Covid is SARS-2. Which is scary as fuck.Which the media has played down since day one. It’s a Biolevel-3 airborne virus, which means you cannot get near this thing in a controlled scientific setting without total PPE including a full body suit, glasses and gloves, Hepa filtered powered air-purifying respirator and what not… yet we were told it’s totally fine to go out if we keep 6 feet away and wear masks. Oh, and wash our hands.
And then shortly later we were told it was okay to stop wearing masks. That thanks to the vaccine the risk of actual DEATH if you caught Covid was reduced and so that was okey-dokey. Reduced. Well try telling that to the hundreds still dying every week from Covid… oh wait, you can’t.
I know people who have now had Covid multiple times and who think that’s fine because they only had “mild” cases and feel they somehow dodged a bullet. Some even think they are building “herd immunity” (which doesn’t actually exist btw).

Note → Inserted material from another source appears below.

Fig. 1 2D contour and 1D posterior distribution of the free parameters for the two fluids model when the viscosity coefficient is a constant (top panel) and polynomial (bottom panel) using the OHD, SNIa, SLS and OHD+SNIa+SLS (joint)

Hello Long Covid and all that hardly anybody still knows the fuck about includes. Hello immune system being totally fucked over making way for forgotten viruses to totally fuck YOU over. Hello young previously healthy people dropping dead from strokes and heart attacks. Hello I can’t move my legs, I can’t hear, I’m too tired to get out of bed, I can’t remember anything, I can’t smell or taste, I don’t know how to go on. All after having had “mild covid”.
These days I am living a “between here and there” life. “Here” is where I feel relatively safe, so mostly at home. Or out walking and shopping (still masking in all shops). “There” is when I have to work or do work-related things that involve meeting with other people, travelling, being in groups, often in situations when masking isn’t possible. At those times I just decide fuck it and hope for the best.

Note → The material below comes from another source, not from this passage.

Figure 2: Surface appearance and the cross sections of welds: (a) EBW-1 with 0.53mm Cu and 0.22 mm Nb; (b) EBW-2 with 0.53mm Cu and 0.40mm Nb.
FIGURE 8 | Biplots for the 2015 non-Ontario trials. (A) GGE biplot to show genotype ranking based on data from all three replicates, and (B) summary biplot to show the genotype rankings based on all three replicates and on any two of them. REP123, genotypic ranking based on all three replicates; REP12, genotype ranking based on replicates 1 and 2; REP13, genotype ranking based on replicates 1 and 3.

So between being extra careful day-to-day and the sometimes throwing caution to the wind when it means having to work or travel or attend a work-related event… I keep hoping I’m striking a (lucky) balance. And so far – except for that one time! – I have avoided the dread virus. I keep testing once a week, just to be sure I’m not positive (in which case I would stay home until I tested negative again) and I test before I travel. Least I can do.
Sometimes I’m almost nostalgic for those early pandemic days when everyone pulled together, when it honestly felt like we were all in this together (BECAUSE WE WERE) and we behaved like we all cared for each other. In many ways that was quite a beautiful time. But then suddenly everyone remembered they somehow DESERVED their summer holiday abroad and all was lost.
It’s been three years. Three years today. And I just feel this immense sadness that we didn’t learn the most important lesson from this terrible global catastrophe… that we should be caring about each other. Because we’re not going to make it otherwise.